Who is the UK’s biggest threat according to the review?

Overall, the review says the primary focus of Britain’s security effort will remain the Euro-Atlantic region, where Russia poses the “most acute threat”.

However, in the face of China’s growing power and assertiveness – described as “the most significant geopolitical factor of the 2020s” – there will be a new “tilt” towards the Indo-Pacific.

It will be marked by the deployment to the region later this year of the HMS Queen Elizabeth carrier strike group on its maiden operational deployment.

“The significant impact of China’s military modernisation and growing international assertiveness within the Indo-Pacific region and beyond will pose an increasing risk to UK interests,” the IR says.

“Open, trading economies like the UK will need to engage with China and remain open to Chinese trade and investment, but they must also protect themselves against practices that have an adverse effect on prosperity and security.”

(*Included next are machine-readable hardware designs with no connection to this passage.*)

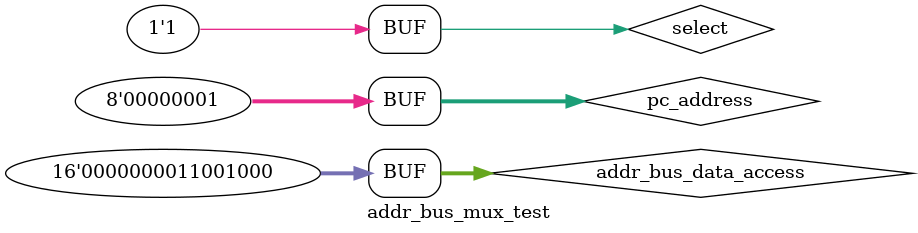
<source format=v>

module addr_bus_mux_test;
    //Inputs
    reg select;
    reg [7:0] pc_address;
    reg [15:0] addr_bus_data_access;

    //Outputs
     wire [15:0] address_bus;

    initial
    begin

        #5 select = 0; pc_address = 8'd1; addr_bus_data_access = 16'd200;
        #5 select = 1; pc_address = 8'd1; addr_bus_data_access = 16'd200;
    end

    initial
    begin
        $monitor($time, " select = %b, address_bus %b", select, address_bus);
    end


    addr_bus_mux test(select, pc_address, addr_bus_data_access, address_bus);
endmodule
</source>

The review highlights the security threat from the “opportunism” of countries like Iran and North Korea as well as from Russia.

It says such state threats include espionage, political interference, sabotage, assassination and poisonings, electoral interference, disinformation, propaganda, cyber operations and intellectual property theft.

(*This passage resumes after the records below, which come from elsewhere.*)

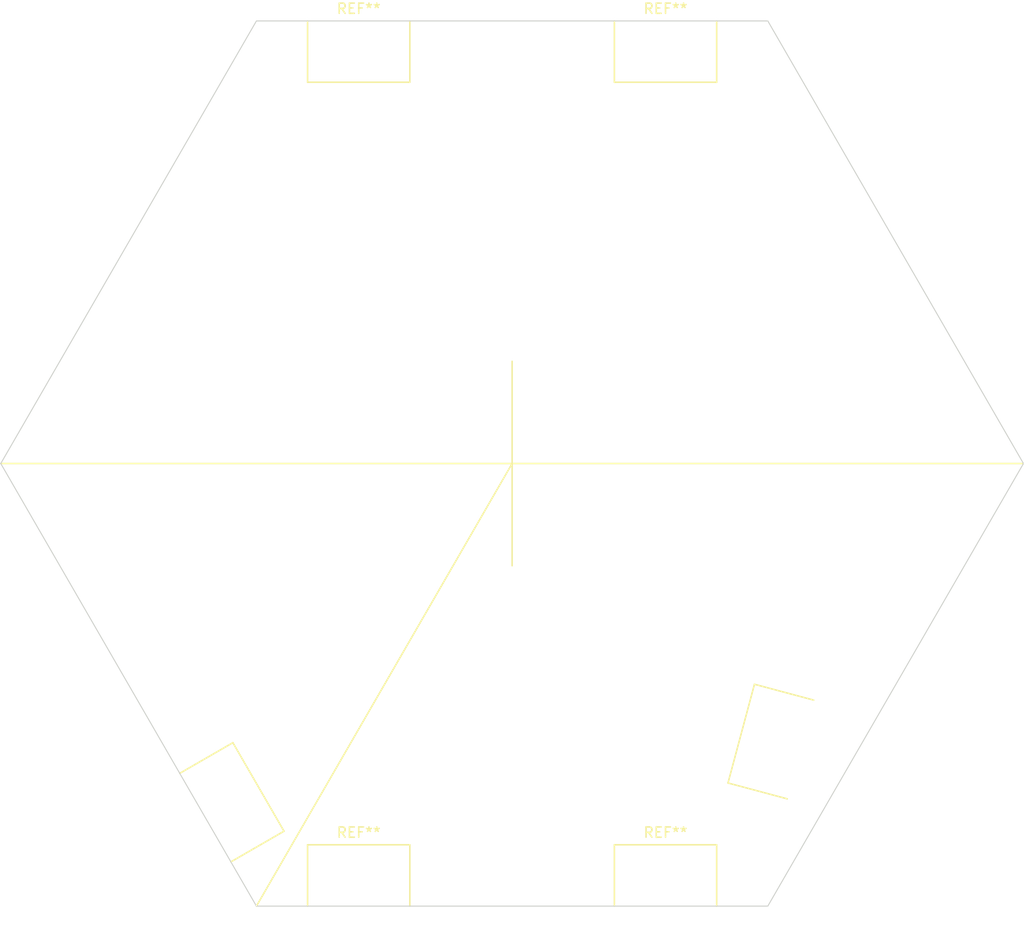
<source format=kicad_pcb>
(kicad_pcb (version 20211014) (generator pcbnew)

  (general
    (thickness 1.6)
  )

  (paper "A4")
  (layers
    (0 "F.Cu" signal)
    (31 "B.Cu" signal)
    (32 "B.Adhes" user "B.Adhesive")
    (33 "F.Adhes" user "F.Adhesive")
    (34 "B.Paste" user)
    (35 "F.Paste" user)
    (36 "B.SilkS" user "B.Silkscreen")
    (37 "F.SilkS" user "F.Silkscreen")
    (38 "B.Mask" user)
    (39 "F.Mask" user)
    (40 "Dwgs.User" user "User.Drawings")
    (41 "Cmts.User" user "User.Comments")
    (42 "Eco1.User" user "User.Eco1")
    (43 "Eco2.User" user "User.Eco2")
    (44 "Edge.Cuts" user)
    (45 "Margin" user)
    (46 "B.CrtYd" user "B.Courtyard")
    (47 "F.CrtYd" user "F.Courtyard")
    (48 "B.Fab" user)
    (49 "F.Fab" user)
    (50 "User.1" user)
    (51 "User.2" user)
    (52 "User.3" user)
    (53 "User.4" user)
    (54 "User.5" user)
    (55 "User.6" user)
    (56 "User.7" user)
    (57 "User.8" user)
    (58 "User.9" user)
  )

  (setup
    (pad_to_mask_clearance 0)
    (pcbplotparams
      (layerselection 0x00010fc_ffffffff)
      (disableapertmacros false)
      (usegerberextensions false)
      (usegerberattributes true)
      (usegerberadvancedattributes true)
      (creategerberjobfile true)
      (svguseinch false)
      (svgprecision 6)
      (excludeedgelayer true)
      (plotframeref false)
      (viasonmask false)
      (mode 1)
      (useauxorigin false)
      (hpglpennumber 1)
      (hpglpenspeed 20)
      (hpglpendiameter 15.000000)
      (dxfpolygonmode true)
      (dxfimperialunits true)
      (dxfusepcbnewfont true)
      (psnegative false)
      (psa4output false)
      (plotreference true)
      (plotvalue true)
      (plotinvisibletext false)
      (sketchpadsonfab false)
      (subtractmaskfromsilk false)
      (outputformat 1)
      (mirror false)
      (drillshape 1)
      (scaleselection 1)
      (outputdirectory "")
    )
  )

  (net 0 "")

  (footprint "MountingHole:MountingHole_3.2mm_M3" (layer "F.Cu") (at 115 53))

  (footprint "MountingHole:MountingHole_3.2mm_M3" (layer "F.Cu") (at 85 133.6))

  (footprint "MountingHole:MountingHole_3.2mm_M3" (layer "F.Cu") (at 115 133.6))

  (footprint "MountingHole:MountingHole_3.2mm_M3" (layer "F.Cu") (at 85 53))

  (gr_line (start 121.107866 124.554275) (end 123.695876 114.895197) (layer "F.SilkS") (width 0.15) (tstamp 0a652a94-acfc-4a9a-9237-6397162a825e))
  (gr_line (start 129.491324 116.448003) (end 123.695876 114.895197) (layer "F.SilkS") (width 0.15) (tstamp 1ab1ae90-d742-473a-89c4-7379d24506fb))
  (gr_line (start 100 83.3) (end 100 103.3) (layer "F.SilkS") (width 0.15) (tstamp 1d4b276c-468e-4213-a416-8a66fff4a98f))
  (gr_line (start 90 56) (end 90 50) (layer "F.SilkS") (width 0.15) (tstamp 26504b05-2fe9-483a-93de-3016abc34223))
  (gr_line (start 50 93.3) (end 150 93.3) (layer "F.SilkS") (width 0.15) (tstamp 3731e000-75d4-4680-9240-ceb8789871e1))
  (gr_line (start 80 136.6) (end 80 130.6) (layer "F.SilkS") (width 0.15) (tstamp 3e8230e5-96fd-4132-8170-8c84126c4168))
  (gr_line (start 126.903313 126.107082) (end 121.107866 124.554275) (layer "F.SilkS") (width 0.15) (tstamp 4a24b300-8704-44f9-9493-ebb54c3a5c96))
  (gr_line (start 110 56) (end 120 56) (layer "F.SilkS") (width 0.15) (tstamp 53b541f1-9923-486a-a891-9f9431184ee6))
  (gr_line (start 72.696 120.61) (end 77.696 129.27) (layer "F.SilkS") (width 0.15) (tstamp 5dc25296-1535-4c82-a80a-d820af1d5a0b))
  (gr_line (start 80 56) (end 90 56) (layer "F.SilkS") (width 0.15) (tstamp 761803ea-ea41-4cfe-b4ab-e2b53ec6b47c))
  (gr_line (start 110 56) (end 110 50) (layer "F.SilkS") (width 0.15) (tstamp 93324e48-c87c-4ccd-b841-212d1cc6f103))
  (gr_line (start 67.5 123.61) (end 72.696 120.61) (layer "F.SilkS") (width 0.15) (tstamp 99539f87-87c6-43f0-a259-d6f3cd15f7cb))
  (gr_line (start 110 130.6) (end 120 130.6) (layer "F.SilkS") (width 0.15) (tstamp a551b9de-3a95-4415-94aa-c86ba53af9e6))
  (gr_line (start 80 130.6) (end 90 130.6) (layer "F.SilkS") (width 0.15) (tstamp ab5a3e23-d7cf-46a5-a2fb-38657f4dd3e6))
  (gr_line (start 75 136.6) (end 100 93.3) (layer "F.SilkS") (width 0.15) (tstamp adb45d9a-f6db-4f9b-a54c-e9b6524d30e3))
  (gr_line (start 120 136.6) (end 120 130.6) (layer "F.SilkS") (width 0.15) (tstamp c61bc94f-c98f-4399-aef5-2a3de6133930))
  (gr_line (start 120 56) (end 120 50) (layer "F.SilkS") (width 0.15) (tstamp de711f4c-5795-4582-842b-4a48bc59fa59))
  (gr_line (start 72.5 132.27) (end 77.696 129.27) (layer "F.SilkS") (width 0.15) (tstamp e0d7e10c-ea10-4106-b2f6-20ff25ce5852))
  (gr_line (start 90 136.6) (end 90 130.6) (layer "F.SilkS") (width 0.15) (tstamp e5897055-7c4c-4c2e-9725-1c16a378454b))
  (gr_line (start 80 56) (end 80 50) (layer "F.SilkS") (width 0.15) (tstamp e9424297-208a-4799-bd9c-d070e01aaf4b))
  (gr_line (start 110 136.6) (end 110 130.6) (layer "F.SilkS") (width 0.15) (tstamp eef2fb82-135d-487c-9cd6-40c694db6fff))
  (gr_line (start 75 50) (end 125 50) (layer "Edge.Cuts") (width 0.1) (tstamp 078cc80d-6ac2-4b12-9d6e-34cde57c14ba))
  (gr_line (start 125 136.6) (end 150 93.3) (layer "Edge.Cuts") (width 0.1) (tstamp 37772fb2-73e6-4685-b0d0-2b15539f113a))
  (gr_line (start 75 136.6) (end 125 136.6) (layer "Edge.Cuts") (width 0.1) (tstamp 547b06e0-376f-4fbb-b06d-1d7e7ff166ef))
  (gr_line (start 50 93.3) (end 75 136.6) (layer "Edge.Cuts") (width 0.1) (tstamp 5bbc9633-97bf-4cac-888e-ad87d25467ea))
  (gr_line (start 150 93.3) (end 125 50) (layer "Edge.Cuts") (width 0.1) (tstamp 62456fc4-0c9c-4091-a8b6-00ea737496f0))
  (gr_line (start 75 50) (end 50 93.3) (layer "Edge.Cuts") (width 0.1) (tstamp a03fc2ee-f211-4007-a5ae-f825c8564bb9))

)

</source>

How much does the UK currently spend on defence and Trident?

In November 2020, Boris Johnson set out a £16.5 billion increase in defence spending over four years.

The prime minister told parliament that would represent spending of £190 billion on defence by 2025.

In February 2020 the government committed to a multibillion-pound replacement of Trident with nuclear warheads based on US technology.

The cost of replacing Trident is estimated at £31 billion.